Stata's default rule for parsing do-file arguments is "parse on blanks and bind on quotes". The settings for duplicating that behavior are

wchars = " "

pchars = ( "" )

qchars = ( `""""', `"`""'"')

allownum = 0

allowhex = 0

This behavior can be obtained by coding

t = tokeninit(" ", "", (`""""', `"`""'"'), 0, 0)

or by coding

t = tokeninit()

because in tokeninit() the arguments are optional and "parse on blank with quote binding" is the default.

With those settings, parsing `"first second "third fourth" fifth"' results in ("first", "second", `""third fourth""', "fifth").

This result is a little different from that of Stata because the third token includes the quote binding characters. Assume that the parsed string was obtained by coding

res = tokengetall(t)

The following code will remove the open and close quotes, should that be desirable.

for (i=1; i<=cols(res); i++) { if (res[i]==`"""') { res[i] = substr(res[i], 2, strlen(res[i])-2) } else if (substr(res[i], 1, 2)=="`" + `"""') { res[i] = substr(res[i], 3, strlen(res[i])-4) } }

Setting the environment to parse full Stata syntax

To parse full Stata syntax, the settings are

wchars = " "

pchars = ( "\", "~", "!", "=", ":", ";", ",", "?", "!", "@", "#", "==", "!=", ">=", "<=", "<", ">", "&", "|", "&&", "||", "+", "-", "++", "--", "*", "/", "^", "(", ")", "[", "]", "{", "}" )

qchars = ( `""""', `"`""'"', char(96)+char(39) )

allownum = 1

allowhex = 1

The above is a slight oversimplification. Stata is an interpretive language and Stata does not require users to type filenames in quotes, although Stata does allow it. Thus "\" is sometimes a parsing character and sometimes not, and the same is true of "/". As Stata parses a line from left to right, it will change pchars between two tokenget() calls when the next token could be or is known to be a filename. Sometimes Stata peeks ahead to decide which way to parse. You can do the same by using the tokenpchars() and tokenpeek() functions.

To obtain the above environment, code

t = tokeninitstata()

Setting the environment to parse tab-delimited files

The token*() functions can be used to parse lines from tab-delimited files. A tab-delimited file contains lines of the form

<field1><tab><field2><tab><field3>

The parsing environment variables are

wchars = ""

pchars = ( char(9) ) (i.e., tab)

qchars = ( "" )

allownum = 0

allowhex = 0

To set this environment, code

t = tokeninit("", char(9), "", 0, 0)

Say that you then parse the line

Farber, William<tab> 2201.00<tab>12

The results will be

("Farber, William", char(9), " 2201.00", char(9), "12")

If the line were

Farber, William<tab><tab>12

the result would be

("Farber, William", char(9), char(9), "12")

The tab-delimited format is not well defined when the missing fields occur at the end of the line. A line with the last field missing might be recorded

Farber, William<tab> 2201.00<tab>

or

Farber, William<tab> 2201.00

A line with the last two fields missing might be recorded

Farber, William<tab><tab>

or

Farber, William<tab>

or

Farber, William

The following program would correctly parse lines with missing fields regardless of how they are recorded:

real rowvector readtabbed(transmorphic t, real scalar n) { real scalar i string rowvector res string scalar token

res = J(1, n, "") i = 1 while ((token = tokenget(t))!="") { if (token==char(9)) i++ else res[i] = token } return(res) }

Function overview

The basic way to proceed is to initialize the parsing environment and store it in a variable,

t = tokeninit(...)

Entries shown:

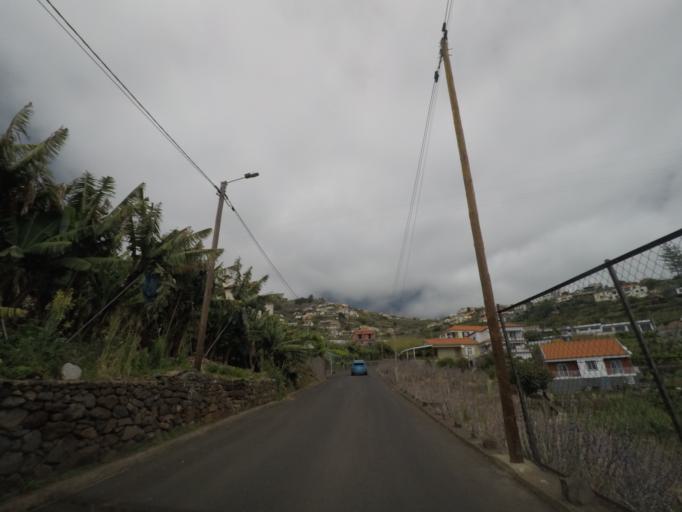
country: PT
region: Madeira
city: Ponta do Sol
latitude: 32.6913
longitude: -17.0995
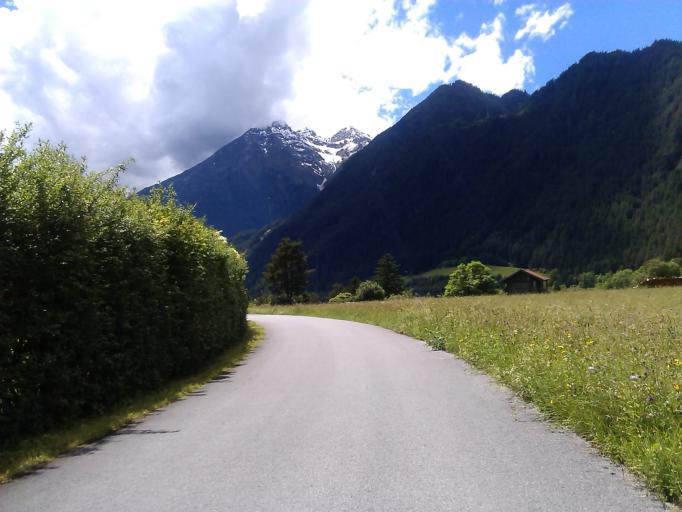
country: AT
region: Tyrol
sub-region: Politischer Bezirk Landeck
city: Pfunds
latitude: 46.9592
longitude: 10.5259
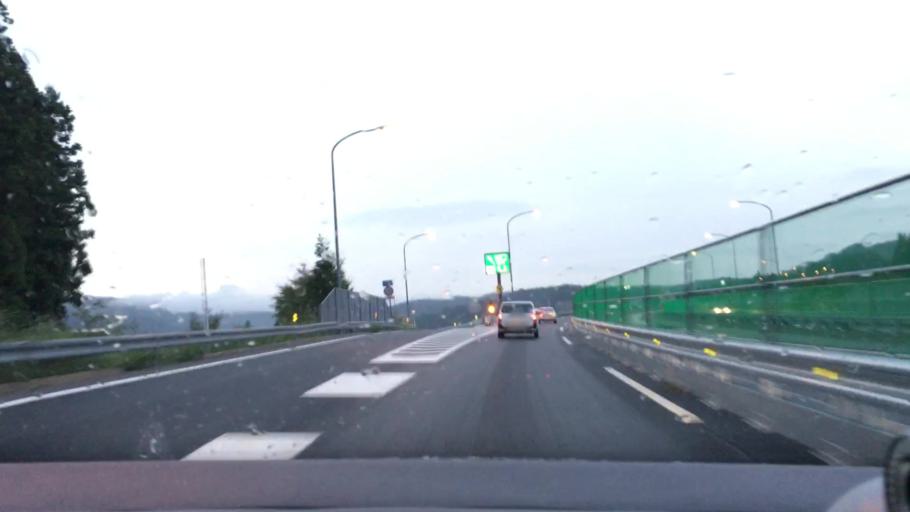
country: JP
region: Gifu
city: Gujo
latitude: 35.9347
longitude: 136.8791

Instruction A: Decide whether each statement agrees with the Stata parsing excerpt: (i) for parsing full Stata syntax, allownum is set to 1; (ii) Stata requires users to type filenames in quotes; (iii) the tab-delimited format is well defined when missing fields occur at the end of a line. Answer yes or no for each and quote the deciding words from the excerpt.
Instruction B: In the Stata parsing excerpt, which line of code obtains the environment for parsing full Stata syntax?

Task output A:
(i) Yes: "allownum = 1"
(ii) No: "Stata does not require users to type filenames in quotes"
(iii) No: "The tab-delimited format is not well defined when the missing fields occur at the end of the line."

Task output B: t = tokeninitstata()